WHAT IS NEEDED | All of the data that follows should be retyped exactly as it appears.
=== Section Start ===
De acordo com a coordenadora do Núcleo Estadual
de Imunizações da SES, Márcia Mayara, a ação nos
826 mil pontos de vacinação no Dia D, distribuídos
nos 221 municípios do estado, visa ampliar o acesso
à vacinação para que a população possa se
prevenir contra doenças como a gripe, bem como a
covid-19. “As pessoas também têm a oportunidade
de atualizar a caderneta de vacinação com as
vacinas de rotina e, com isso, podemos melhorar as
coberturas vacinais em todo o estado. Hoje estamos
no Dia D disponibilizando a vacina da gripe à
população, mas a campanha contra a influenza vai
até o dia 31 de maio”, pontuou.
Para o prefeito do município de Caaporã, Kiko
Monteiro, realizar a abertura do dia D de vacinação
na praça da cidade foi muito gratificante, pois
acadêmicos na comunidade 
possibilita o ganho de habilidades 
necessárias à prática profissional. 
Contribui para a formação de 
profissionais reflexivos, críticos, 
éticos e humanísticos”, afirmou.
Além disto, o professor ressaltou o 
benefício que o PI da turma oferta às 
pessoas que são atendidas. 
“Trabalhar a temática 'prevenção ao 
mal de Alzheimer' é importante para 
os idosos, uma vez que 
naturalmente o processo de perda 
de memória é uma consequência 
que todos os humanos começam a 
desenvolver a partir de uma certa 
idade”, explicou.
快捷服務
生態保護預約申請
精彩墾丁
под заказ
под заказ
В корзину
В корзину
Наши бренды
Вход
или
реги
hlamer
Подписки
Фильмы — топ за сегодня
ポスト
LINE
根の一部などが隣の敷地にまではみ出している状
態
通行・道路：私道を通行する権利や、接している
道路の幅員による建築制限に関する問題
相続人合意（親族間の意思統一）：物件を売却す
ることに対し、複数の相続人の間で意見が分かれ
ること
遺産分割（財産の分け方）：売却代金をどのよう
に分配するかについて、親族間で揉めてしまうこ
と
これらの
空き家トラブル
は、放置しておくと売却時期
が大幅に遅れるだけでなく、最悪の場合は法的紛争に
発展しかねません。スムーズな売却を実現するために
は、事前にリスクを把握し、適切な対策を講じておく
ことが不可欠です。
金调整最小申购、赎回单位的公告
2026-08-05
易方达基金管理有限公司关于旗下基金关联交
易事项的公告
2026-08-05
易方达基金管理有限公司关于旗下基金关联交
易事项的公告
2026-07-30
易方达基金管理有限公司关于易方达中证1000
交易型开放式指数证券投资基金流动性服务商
=== Section End ===
TASK SOLUTION |
De acordo com a coordenadora do Núcleo Estadual
de Imunizações da SES, Márcia Mayara, a ação nos
826 mil pontos de vacinação no Dia D, distribuídos
nos 221 municípios do estado, visa ampliar o acesso
à vacinação para que a população possa se
prevenir contra doenças como a gripe, bem como a
covid-19. “As pessoas também têm a oportunidade
de atualizar a caderneta de vacinação com as
vacinas de rotina e, com isso, podemos melhorar as
coberturas vacinais em todo o estado. Hoje estamos
no Dia D disponibilizando a vacina da gripe à
população, mas a campanha contra a influenza vai
até o dia 31 de maio”, pontuou.
Para o prefeito do município de Caaporã, Kiko
Monteiro, realizar a abertura do dia D de vacinação
na praça da cidade foi muito gratificante, pois
acadêmicos na comunidade 
possibilita o ganho de habilidades 
necessárias à prática profissional. 
Contribui para a formação de 
profissionais reflexivos, críticos, 
éticos e humanísticos”, afirmou.
Além disto, o professor ressaltou o 
benefício que o PI da turma oferta às 
pessoas que são atendidas. 
“Trabalhar a temática 'prevenção ao 
mal de Alzheimer' é importante para 
os idosos, uma vez que 
naturalmente o processo de perda 
de memória é uma consequência 
que todos os humanos começam a 
desenvolver a partir de uma certa 
idade”, explicou.
快捷服務
生態保護預約申請
精彩墾丁
под заказ
под заказ
В корзину
В корзину
Наши бренды
Вход
или
реги
hlamer
Подписки
Фильмы — топ за сегодня
ポスト
LINE
根の一部などが隣の敷地にまではみ出している状
態
通行・道路：私道を通行する権利や、接している
道路の幅員による建築制限に関する問題
相続人合意（親族間の意思統一）：物件を売却す
ることに対し、複数の相続人の間で意見が分かれ
ること
遺産分割（財産の分け方）：売却代金をどのよう
に分配するかについて、親族間で揉めてしまうこ
と
これらの
空き家トラブル
は、放置しておくと売却時期
が大幅に遅れるだけでなく、最悪の場合は法的紛争に
発展しかねません。スムーズな売却を実現するために
は、事前にリスクを把握し、適切な対策を講じておく
ことが不可欠です。
金调整最小申购、赎回单位的公告
2026-08-05
易方达基金管理有限公司关于旗下基金关联交
易事项的公告
2026-08-05
易方达基金管理有限公司关于旗下基金关联交
易事项的公告
2026-07-30
易方达基金管理有限公司关于易方达中证1000
交易型开放式指数证券投资基金流动性服务商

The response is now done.